■ **Exercise goal**: Reproduce the records word for word, starting at the line containing "Style note for contributors. Where a digital" and continuing through the end of the records, both ends included. Leave the pictures out.

--- START ---

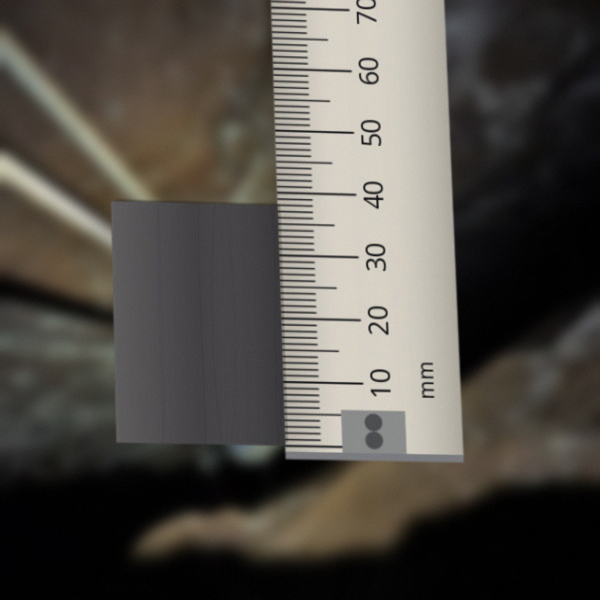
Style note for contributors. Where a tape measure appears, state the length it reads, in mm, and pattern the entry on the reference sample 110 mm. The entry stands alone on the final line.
38 mm
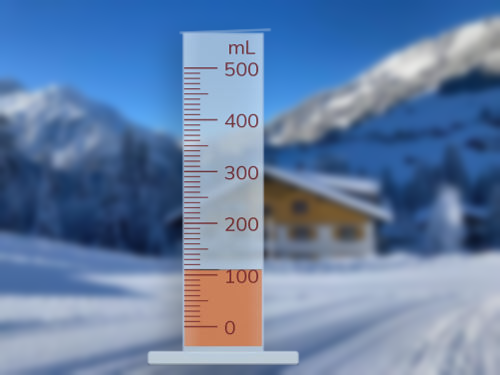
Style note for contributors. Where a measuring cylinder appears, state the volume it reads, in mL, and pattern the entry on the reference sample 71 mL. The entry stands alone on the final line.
110 mL
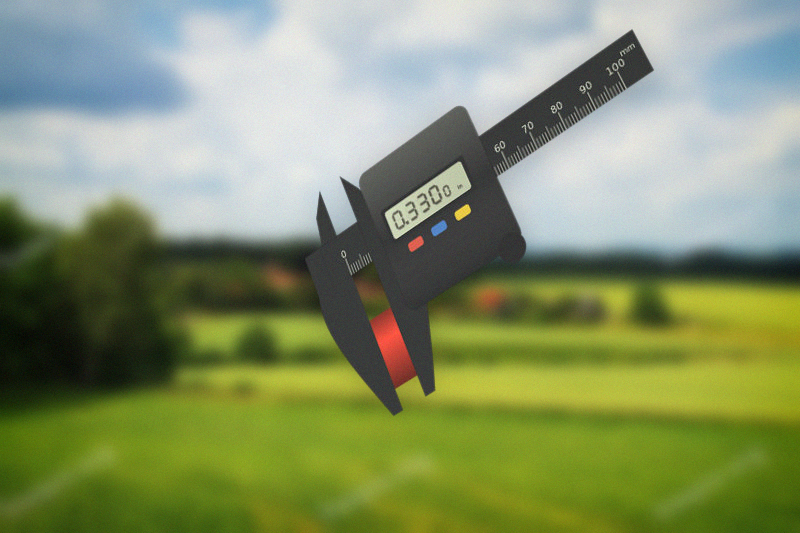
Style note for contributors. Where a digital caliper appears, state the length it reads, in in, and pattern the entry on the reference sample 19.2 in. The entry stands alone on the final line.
0.3300 in
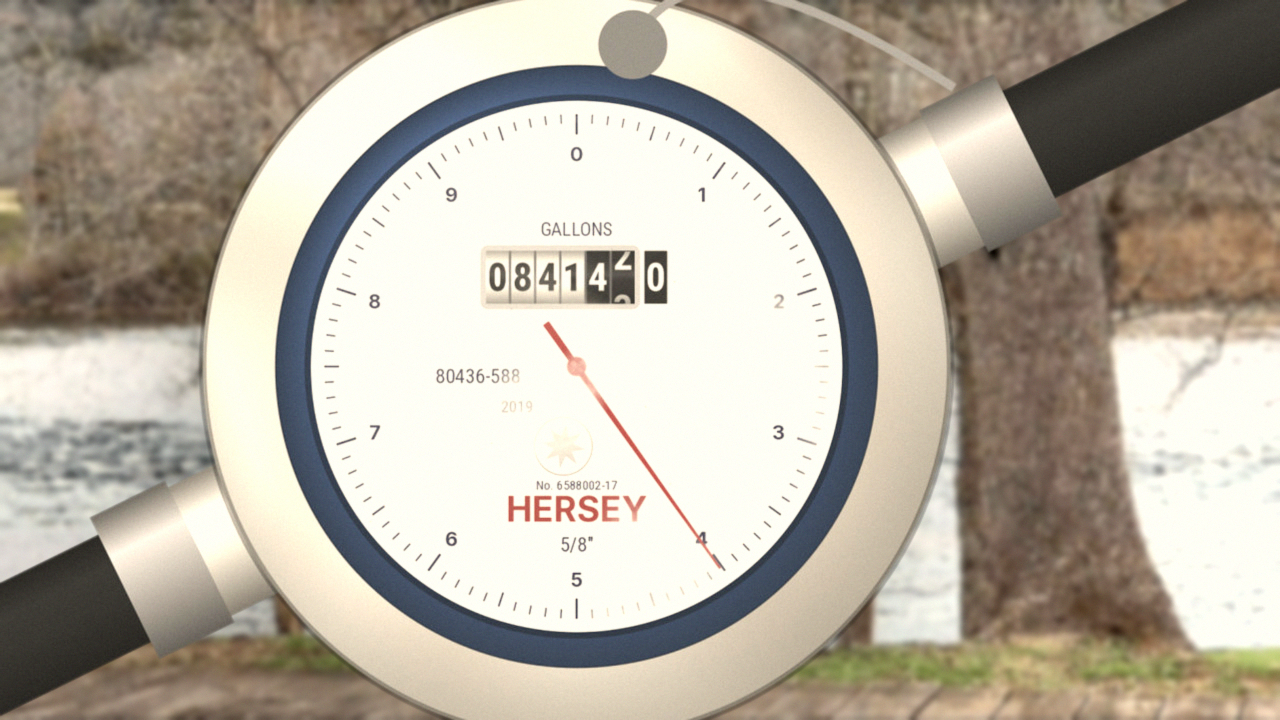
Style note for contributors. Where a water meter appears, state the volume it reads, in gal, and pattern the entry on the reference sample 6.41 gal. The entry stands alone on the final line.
841424.0 gal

--- END ---

■ **Solution below**:
Style note for contributors. Where a digital caliper appears, state the length it reads, in in, and pattern the entry on the reference sample 19.2 in. The entry stands alone on the final line.
0.3300 in
Style note for contributors. Where a water meter appears, state the volume it reads, in gal, and pattern the entry on the reference sample 6.41 gal. The entry stands alone on the final line.
841424.0 gal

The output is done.